Para que los niños con T.E.L. pudieran beneficiarse de la medida que recoge el artículo 79 de la LOMCE (en la asignatura de <<Lengua Extranjera-Inglés>> y en aquellas otras impartidas en este idioma), los centros escolares deberían contar con Maestros Especialistas en Audición y Lenguaje y profesores de Pedagogía Terapéutica que poseyeran una buena doble competencia inglés-español; para poder elaborar los referidos programas de acuerdo con las necesidades particulares de estos niños. Asimismo, los profesores de inglés deberían contar con las estrategias suficientes para facilitarles el proceso de enseñanza-aprendizaje de la segunda lengua y que éste fuera efectivo.

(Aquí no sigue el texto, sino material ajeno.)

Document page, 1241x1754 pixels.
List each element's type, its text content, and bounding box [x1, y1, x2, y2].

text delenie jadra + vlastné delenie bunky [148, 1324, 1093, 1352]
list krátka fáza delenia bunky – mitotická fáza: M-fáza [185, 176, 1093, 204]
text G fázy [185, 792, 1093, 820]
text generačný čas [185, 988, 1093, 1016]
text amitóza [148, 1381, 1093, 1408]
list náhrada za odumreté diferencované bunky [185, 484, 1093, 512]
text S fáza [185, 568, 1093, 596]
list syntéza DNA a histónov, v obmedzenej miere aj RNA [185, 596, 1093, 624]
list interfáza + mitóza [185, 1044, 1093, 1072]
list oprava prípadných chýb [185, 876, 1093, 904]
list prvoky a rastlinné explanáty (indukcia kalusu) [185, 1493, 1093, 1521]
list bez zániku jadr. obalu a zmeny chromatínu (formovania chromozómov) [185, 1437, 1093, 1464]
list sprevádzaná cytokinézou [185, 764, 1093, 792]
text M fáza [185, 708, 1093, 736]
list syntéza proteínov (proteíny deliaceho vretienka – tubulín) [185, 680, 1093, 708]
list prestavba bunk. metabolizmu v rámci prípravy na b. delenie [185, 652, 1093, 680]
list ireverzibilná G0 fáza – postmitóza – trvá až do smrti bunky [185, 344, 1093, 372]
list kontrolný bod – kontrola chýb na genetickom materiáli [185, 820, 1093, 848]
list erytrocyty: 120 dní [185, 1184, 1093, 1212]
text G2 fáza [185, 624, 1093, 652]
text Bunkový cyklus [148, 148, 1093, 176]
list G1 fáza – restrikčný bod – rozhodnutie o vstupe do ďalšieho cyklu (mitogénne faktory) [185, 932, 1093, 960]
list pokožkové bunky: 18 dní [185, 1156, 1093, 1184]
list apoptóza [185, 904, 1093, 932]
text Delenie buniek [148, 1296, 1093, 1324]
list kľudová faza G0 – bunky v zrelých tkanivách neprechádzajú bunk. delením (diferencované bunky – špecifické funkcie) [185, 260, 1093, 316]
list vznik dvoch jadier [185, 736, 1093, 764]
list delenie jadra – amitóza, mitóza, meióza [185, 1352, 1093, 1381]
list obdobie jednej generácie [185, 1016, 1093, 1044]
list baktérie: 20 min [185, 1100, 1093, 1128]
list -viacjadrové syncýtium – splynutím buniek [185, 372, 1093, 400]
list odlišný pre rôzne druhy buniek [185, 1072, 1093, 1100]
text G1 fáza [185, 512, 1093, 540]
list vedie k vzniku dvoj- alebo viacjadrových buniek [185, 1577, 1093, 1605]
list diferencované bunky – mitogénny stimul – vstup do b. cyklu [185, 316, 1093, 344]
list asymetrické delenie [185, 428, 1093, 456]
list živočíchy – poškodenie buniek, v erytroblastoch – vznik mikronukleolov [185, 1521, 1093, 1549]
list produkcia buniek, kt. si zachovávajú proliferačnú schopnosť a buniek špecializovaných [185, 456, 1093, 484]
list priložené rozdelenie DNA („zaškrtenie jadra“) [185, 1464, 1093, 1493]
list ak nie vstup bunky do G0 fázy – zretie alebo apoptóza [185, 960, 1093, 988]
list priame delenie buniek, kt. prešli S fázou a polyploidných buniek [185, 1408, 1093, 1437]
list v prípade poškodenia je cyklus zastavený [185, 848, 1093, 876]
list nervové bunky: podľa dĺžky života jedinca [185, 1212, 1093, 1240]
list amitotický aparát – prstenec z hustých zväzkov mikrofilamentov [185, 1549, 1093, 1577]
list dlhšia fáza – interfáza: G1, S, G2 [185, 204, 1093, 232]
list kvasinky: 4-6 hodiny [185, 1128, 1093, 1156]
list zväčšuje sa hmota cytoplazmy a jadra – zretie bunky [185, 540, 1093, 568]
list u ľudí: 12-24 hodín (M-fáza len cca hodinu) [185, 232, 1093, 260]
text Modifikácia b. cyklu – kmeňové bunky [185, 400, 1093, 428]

En base a todo lo expuesto, estimamos que lo más beneficioso para los niños con T.E.L. sería esperar a que desarrollaran su competencia lingüístico-académica en la lengua materna y enfrentarles después a un segundo idioma; ya que también es posible el aprendizaje tardío de una lengua extranjera.

BIBLIOGRAFÍA:

Bonnot, J-F. “Bilingüismo en el niño” En: Narbona, J. y Chevrie-Muller, C. El lenguaje del niño. Desarrollo normal, evaluación y trastornos. 2ªed. Barcelona: MASSON, S.A. 2011, pp.63-68. – Ley Orgánica 8/2013 para la Mejora de la Calidad Educativa (LOMCE). Boletín Oficial del Estado, 10 de Diciembre de 2013.